__Problem details__. Report how many of the lines below contain the word "kidney". Give only the number.
--- Recorded data ---
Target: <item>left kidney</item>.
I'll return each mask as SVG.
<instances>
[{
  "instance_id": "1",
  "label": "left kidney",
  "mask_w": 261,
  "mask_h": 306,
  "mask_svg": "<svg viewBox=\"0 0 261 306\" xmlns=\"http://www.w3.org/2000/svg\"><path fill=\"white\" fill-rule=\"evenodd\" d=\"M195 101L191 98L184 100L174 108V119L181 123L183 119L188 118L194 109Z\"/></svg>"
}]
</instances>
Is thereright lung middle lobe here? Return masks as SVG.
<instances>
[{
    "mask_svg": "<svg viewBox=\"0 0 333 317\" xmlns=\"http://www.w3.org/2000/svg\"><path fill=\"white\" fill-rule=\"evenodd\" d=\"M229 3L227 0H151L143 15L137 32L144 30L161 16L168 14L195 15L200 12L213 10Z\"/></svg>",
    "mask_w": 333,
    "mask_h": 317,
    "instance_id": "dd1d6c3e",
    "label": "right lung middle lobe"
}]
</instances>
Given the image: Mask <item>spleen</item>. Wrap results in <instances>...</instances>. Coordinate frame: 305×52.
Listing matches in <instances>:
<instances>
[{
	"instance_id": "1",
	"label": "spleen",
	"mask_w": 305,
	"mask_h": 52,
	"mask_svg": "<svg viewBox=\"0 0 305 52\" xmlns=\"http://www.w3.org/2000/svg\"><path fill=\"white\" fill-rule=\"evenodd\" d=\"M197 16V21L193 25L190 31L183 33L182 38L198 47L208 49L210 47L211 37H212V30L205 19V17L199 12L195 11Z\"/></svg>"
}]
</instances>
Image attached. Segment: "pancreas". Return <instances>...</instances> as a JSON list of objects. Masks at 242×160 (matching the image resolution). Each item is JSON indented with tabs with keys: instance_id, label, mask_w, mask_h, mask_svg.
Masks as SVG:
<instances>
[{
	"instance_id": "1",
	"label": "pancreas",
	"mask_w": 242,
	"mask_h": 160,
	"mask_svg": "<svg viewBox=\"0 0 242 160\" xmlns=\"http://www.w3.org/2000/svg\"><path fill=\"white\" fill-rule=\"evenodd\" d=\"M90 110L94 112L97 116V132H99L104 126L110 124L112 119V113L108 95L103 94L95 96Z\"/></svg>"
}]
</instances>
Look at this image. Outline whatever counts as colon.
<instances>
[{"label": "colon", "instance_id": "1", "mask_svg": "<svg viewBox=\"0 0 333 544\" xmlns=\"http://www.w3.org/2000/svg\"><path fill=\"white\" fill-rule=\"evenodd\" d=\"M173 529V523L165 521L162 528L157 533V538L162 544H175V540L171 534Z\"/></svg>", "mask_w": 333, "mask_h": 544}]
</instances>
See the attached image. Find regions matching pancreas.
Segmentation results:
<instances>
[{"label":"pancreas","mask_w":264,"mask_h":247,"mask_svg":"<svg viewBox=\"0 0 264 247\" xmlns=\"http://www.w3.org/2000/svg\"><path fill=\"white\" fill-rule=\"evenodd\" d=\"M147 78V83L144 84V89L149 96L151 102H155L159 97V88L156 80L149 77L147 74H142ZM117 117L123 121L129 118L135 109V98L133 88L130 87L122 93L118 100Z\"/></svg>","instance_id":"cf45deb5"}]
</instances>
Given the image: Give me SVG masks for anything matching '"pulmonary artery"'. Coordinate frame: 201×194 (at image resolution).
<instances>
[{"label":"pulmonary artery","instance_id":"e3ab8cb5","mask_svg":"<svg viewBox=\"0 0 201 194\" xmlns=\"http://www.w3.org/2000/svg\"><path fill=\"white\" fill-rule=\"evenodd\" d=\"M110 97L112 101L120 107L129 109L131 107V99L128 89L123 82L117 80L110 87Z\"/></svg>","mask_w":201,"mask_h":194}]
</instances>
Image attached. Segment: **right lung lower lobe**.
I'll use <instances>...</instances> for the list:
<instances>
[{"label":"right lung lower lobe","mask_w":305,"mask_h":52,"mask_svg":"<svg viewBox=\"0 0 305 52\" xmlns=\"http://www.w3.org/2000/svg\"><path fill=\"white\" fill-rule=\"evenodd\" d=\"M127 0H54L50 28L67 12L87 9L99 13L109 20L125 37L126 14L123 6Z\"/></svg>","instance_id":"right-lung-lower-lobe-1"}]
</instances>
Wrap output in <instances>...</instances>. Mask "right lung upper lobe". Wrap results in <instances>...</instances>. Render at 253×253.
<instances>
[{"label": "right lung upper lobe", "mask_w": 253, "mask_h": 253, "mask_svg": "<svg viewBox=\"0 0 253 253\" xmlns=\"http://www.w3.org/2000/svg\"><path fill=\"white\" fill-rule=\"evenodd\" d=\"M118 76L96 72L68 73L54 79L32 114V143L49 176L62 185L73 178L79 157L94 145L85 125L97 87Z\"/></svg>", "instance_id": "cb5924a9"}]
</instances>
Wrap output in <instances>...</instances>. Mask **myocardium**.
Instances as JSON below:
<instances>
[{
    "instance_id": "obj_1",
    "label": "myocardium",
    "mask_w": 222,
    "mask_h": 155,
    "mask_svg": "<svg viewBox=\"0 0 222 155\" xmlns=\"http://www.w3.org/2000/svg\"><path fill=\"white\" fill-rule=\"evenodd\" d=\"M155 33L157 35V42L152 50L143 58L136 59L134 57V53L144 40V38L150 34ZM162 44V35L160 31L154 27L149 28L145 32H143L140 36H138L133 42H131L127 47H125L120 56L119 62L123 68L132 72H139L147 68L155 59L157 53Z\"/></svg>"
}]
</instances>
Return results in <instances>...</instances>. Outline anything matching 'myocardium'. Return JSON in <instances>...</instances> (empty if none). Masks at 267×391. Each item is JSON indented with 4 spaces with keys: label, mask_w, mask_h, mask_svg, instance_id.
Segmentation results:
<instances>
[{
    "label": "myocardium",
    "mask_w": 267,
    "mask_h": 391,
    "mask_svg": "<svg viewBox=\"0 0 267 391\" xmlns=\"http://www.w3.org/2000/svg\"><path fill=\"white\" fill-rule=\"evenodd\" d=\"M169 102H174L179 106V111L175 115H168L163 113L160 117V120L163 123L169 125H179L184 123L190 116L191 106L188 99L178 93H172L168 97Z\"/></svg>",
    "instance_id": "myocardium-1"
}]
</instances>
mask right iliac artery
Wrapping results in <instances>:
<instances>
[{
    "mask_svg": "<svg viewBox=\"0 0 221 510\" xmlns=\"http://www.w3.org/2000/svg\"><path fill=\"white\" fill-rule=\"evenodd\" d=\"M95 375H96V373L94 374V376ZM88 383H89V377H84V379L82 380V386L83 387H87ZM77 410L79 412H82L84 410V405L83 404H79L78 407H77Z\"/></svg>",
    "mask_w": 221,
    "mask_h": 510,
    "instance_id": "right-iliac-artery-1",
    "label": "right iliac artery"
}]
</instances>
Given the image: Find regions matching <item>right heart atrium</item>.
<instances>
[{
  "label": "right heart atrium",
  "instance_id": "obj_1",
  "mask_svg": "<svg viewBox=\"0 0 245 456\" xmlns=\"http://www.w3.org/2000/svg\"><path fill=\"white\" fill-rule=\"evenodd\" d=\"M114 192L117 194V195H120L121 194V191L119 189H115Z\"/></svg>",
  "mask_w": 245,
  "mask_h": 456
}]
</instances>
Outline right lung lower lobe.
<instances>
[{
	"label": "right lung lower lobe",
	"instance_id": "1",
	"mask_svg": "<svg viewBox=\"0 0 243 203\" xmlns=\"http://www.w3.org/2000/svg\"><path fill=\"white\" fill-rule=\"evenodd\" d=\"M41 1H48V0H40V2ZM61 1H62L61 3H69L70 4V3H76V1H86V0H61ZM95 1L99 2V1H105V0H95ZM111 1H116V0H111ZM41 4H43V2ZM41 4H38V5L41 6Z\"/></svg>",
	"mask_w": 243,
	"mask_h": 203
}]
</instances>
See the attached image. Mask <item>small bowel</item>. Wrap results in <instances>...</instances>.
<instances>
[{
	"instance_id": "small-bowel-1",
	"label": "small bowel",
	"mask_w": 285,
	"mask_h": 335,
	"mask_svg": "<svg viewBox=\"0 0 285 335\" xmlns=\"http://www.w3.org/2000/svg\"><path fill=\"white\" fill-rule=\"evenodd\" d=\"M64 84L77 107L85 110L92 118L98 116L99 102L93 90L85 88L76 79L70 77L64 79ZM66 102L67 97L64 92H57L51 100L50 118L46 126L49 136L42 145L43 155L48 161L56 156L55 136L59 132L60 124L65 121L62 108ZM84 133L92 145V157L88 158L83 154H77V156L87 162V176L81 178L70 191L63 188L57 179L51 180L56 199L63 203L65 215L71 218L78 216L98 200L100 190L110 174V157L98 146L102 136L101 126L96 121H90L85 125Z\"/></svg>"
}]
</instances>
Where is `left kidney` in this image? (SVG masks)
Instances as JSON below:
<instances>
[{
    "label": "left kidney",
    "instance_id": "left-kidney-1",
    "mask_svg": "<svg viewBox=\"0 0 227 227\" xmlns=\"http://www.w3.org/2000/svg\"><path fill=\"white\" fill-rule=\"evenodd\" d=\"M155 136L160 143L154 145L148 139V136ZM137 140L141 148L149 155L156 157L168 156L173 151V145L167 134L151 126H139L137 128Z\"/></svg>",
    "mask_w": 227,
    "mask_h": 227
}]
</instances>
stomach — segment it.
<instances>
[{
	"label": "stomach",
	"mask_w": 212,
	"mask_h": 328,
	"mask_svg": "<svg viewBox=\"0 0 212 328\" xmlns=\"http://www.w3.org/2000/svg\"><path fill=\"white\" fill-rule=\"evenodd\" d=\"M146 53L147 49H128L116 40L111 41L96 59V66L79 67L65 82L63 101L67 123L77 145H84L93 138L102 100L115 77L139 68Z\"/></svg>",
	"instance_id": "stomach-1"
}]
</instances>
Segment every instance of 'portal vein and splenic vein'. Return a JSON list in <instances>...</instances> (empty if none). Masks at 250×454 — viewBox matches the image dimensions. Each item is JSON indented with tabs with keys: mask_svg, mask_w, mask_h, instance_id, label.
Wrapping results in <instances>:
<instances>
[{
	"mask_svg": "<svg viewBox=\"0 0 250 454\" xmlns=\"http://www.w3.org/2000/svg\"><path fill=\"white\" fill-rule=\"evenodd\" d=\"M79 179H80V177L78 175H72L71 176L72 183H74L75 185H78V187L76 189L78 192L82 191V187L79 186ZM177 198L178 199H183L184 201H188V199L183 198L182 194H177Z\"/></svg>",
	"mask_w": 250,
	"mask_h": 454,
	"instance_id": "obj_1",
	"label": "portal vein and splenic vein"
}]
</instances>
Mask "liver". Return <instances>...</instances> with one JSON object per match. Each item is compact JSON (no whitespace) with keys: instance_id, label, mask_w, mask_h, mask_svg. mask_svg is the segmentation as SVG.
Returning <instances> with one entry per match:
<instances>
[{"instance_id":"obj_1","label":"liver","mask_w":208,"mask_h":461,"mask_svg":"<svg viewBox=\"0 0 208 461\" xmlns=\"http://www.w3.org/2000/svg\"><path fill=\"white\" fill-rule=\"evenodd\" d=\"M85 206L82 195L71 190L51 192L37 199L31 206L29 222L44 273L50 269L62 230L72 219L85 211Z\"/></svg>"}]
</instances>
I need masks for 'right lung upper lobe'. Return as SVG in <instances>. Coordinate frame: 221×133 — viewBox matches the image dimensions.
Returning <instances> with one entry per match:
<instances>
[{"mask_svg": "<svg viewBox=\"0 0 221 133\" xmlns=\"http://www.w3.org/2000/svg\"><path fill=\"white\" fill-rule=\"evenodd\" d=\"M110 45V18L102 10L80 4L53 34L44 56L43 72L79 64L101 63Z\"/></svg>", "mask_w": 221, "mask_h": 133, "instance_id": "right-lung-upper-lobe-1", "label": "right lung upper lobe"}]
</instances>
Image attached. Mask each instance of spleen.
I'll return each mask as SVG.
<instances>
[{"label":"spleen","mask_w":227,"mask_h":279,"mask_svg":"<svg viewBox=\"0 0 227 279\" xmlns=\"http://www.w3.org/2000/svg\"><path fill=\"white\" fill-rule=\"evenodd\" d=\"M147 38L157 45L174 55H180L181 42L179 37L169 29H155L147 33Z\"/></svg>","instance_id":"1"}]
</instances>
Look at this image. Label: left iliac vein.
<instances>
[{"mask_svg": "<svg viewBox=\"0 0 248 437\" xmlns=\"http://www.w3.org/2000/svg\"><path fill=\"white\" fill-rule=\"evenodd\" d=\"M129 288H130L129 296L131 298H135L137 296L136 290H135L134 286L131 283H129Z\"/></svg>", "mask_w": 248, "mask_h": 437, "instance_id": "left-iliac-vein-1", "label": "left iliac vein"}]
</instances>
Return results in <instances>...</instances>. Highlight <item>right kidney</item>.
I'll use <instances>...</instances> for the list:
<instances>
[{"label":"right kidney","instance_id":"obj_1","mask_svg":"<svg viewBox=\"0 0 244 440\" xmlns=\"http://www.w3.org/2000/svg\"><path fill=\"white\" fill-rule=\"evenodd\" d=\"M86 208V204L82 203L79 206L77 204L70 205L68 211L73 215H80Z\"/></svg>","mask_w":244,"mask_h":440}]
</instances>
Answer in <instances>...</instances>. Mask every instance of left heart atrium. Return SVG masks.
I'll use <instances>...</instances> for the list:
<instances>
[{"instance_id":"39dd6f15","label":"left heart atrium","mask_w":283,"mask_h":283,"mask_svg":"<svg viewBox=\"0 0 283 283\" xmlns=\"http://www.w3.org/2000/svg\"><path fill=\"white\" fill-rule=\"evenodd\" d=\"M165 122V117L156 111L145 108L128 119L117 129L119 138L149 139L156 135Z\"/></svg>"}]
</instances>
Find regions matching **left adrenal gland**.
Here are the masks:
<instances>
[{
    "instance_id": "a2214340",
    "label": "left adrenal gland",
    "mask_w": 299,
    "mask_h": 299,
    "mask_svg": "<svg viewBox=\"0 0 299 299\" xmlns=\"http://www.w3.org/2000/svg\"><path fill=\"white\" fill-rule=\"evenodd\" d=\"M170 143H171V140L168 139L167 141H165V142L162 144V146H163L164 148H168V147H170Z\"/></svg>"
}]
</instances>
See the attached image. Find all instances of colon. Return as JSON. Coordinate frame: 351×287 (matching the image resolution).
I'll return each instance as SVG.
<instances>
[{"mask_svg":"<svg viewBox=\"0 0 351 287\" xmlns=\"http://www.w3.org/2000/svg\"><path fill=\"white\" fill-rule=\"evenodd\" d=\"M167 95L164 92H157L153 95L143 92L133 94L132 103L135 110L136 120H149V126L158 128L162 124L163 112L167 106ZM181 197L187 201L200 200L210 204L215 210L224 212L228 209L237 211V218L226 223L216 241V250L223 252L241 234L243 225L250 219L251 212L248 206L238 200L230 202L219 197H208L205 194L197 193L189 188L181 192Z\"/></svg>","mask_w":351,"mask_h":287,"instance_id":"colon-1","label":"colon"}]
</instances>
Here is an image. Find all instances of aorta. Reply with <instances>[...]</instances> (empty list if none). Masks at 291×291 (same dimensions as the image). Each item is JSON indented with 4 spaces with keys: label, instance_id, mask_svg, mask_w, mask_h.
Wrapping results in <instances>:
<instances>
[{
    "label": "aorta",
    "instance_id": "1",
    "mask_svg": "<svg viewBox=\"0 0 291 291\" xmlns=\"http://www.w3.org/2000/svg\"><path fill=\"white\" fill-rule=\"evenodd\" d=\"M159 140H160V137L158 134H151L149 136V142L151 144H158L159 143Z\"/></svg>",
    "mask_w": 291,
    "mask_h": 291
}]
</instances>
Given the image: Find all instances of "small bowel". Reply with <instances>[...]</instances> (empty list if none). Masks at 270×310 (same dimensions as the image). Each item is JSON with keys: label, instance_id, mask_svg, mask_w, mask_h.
---
__Final result__. 7